PROBLEM DESCRIPTION — Starting with the line containing "desk: present [89,464,459,687]" and going on through the line containing "potted plant: present", return the lines of the data below exactly, and only those.

DATA TO PROCESS —
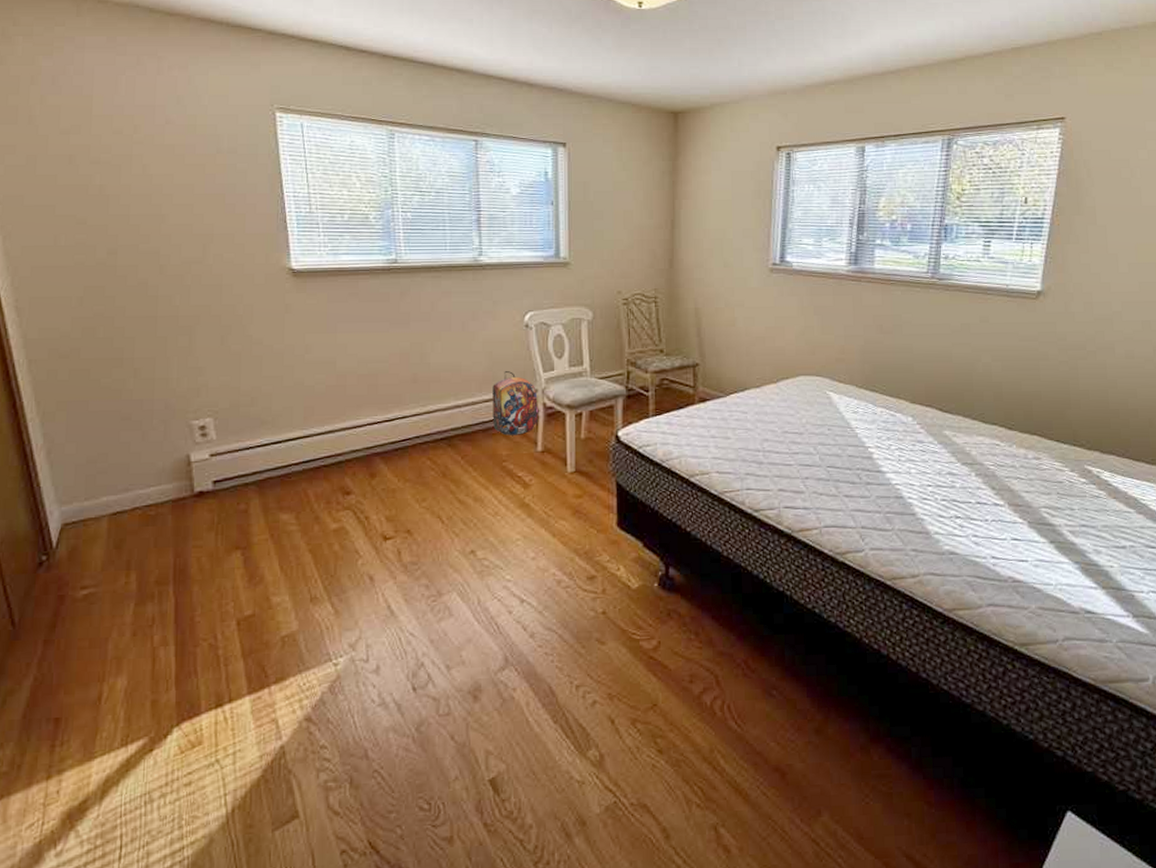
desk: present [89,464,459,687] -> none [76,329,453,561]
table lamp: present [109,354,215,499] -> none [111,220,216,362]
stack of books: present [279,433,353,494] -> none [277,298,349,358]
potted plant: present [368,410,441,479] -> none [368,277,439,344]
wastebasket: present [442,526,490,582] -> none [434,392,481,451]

==

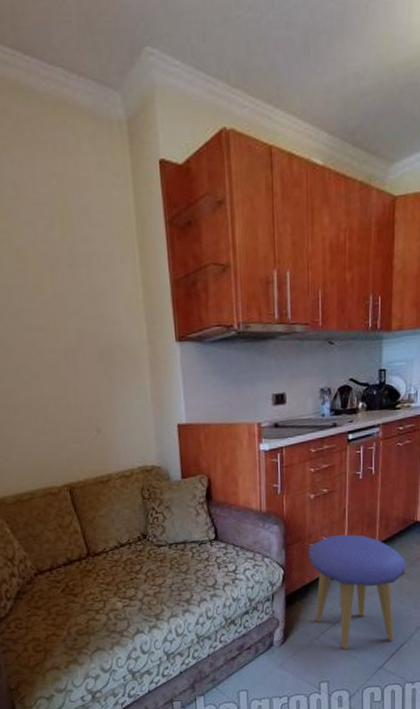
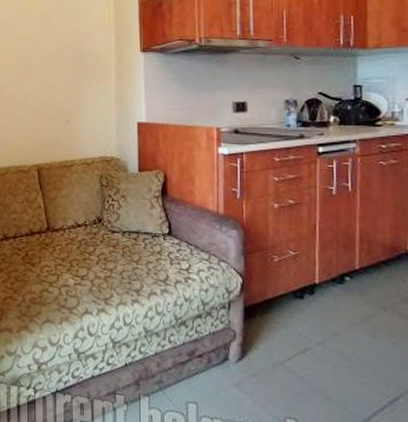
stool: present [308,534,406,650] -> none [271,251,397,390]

--

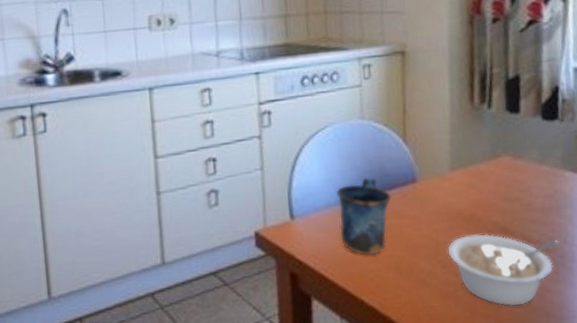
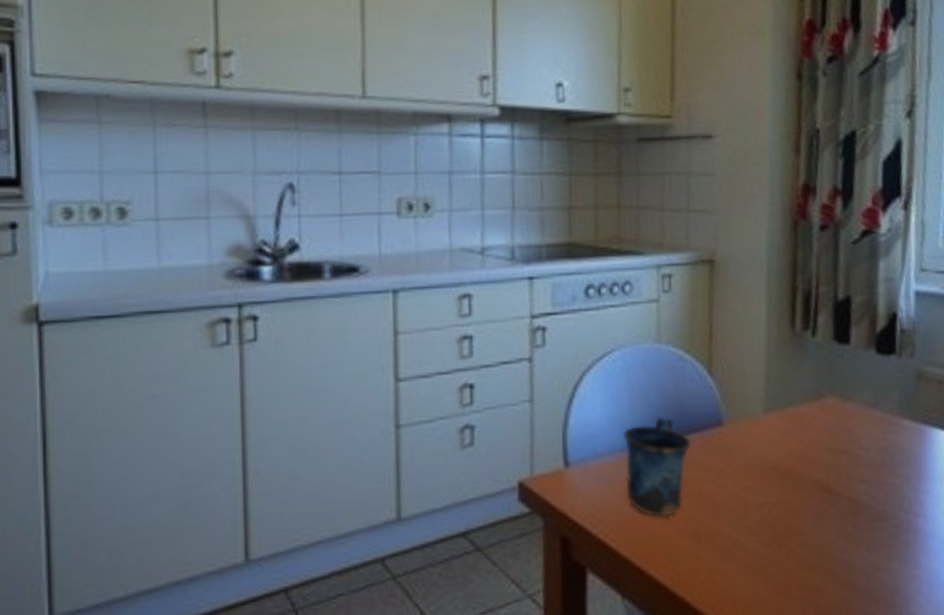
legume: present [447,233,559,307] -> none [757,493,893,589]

PROBLEM SOLUTION —
desk: present [89,464,459,687] -> none [76,329,453,561]
table lamp: present [109,354,215,499] -> none [111,220,216,362]
stack of books: present [279,433,353,494] -> none [277,298,349,358]
potted plant: present [368,410,441,479] -> none [368,277,439,344]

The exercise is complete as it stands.